» **EXERCISE AIM**: The expected output is the data below, character for character, without its pictures.

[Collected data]
__________________________________________________
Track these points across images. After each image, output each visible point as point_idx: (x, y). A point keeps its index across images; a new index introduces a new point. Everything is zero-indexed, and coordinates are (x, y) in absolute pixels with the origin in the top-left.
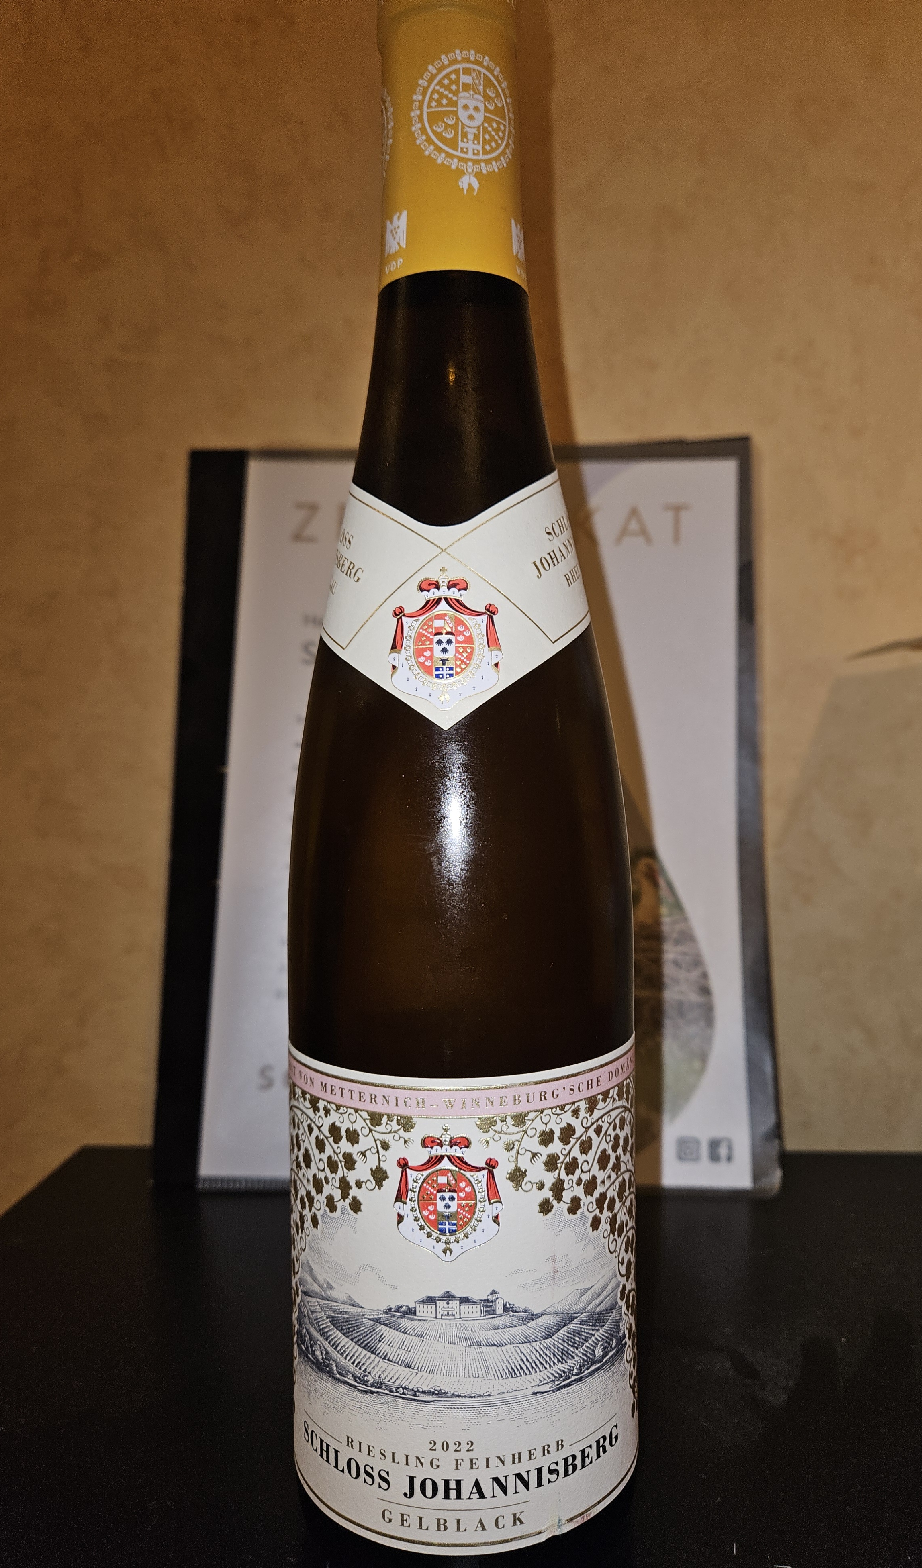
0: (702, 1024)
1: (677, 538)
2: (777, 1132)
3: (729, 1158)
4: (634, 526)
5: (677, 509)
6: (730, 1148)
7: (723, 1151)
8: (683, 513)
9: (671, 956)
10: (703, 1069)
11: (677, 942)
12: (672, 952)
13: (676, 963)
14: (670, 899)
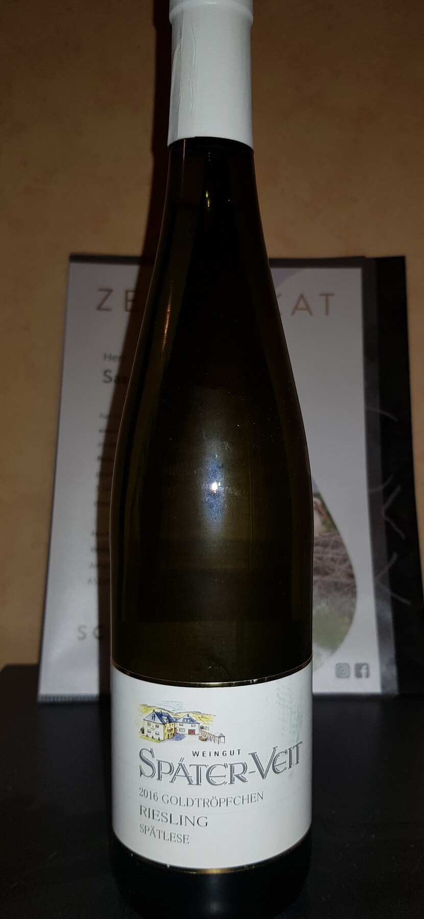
__________________________________________________
» **RESULT FOR THIS TASK**:
Track these points across images. After each image, output each visible point as point_idx: (x, y). A point keeps its index across images; a new index introduces a new point. Everything is zero-indexed, and coordinates are (x, y) in absolute pixels with the origin in the top-left.
0: (702, 1024)
1: (677, 538)
2: (777, 1132)
3: (729, 1158)
4: (634, 526)
5: (677, 509)
6: (730, 1148)
7: (723, 1151)
8: (683, 513)
9: (671, 956)
10: (703, 1069)
11: (677, 942)
12: (672, 952)
13: (676, 963)
14: (670, 899)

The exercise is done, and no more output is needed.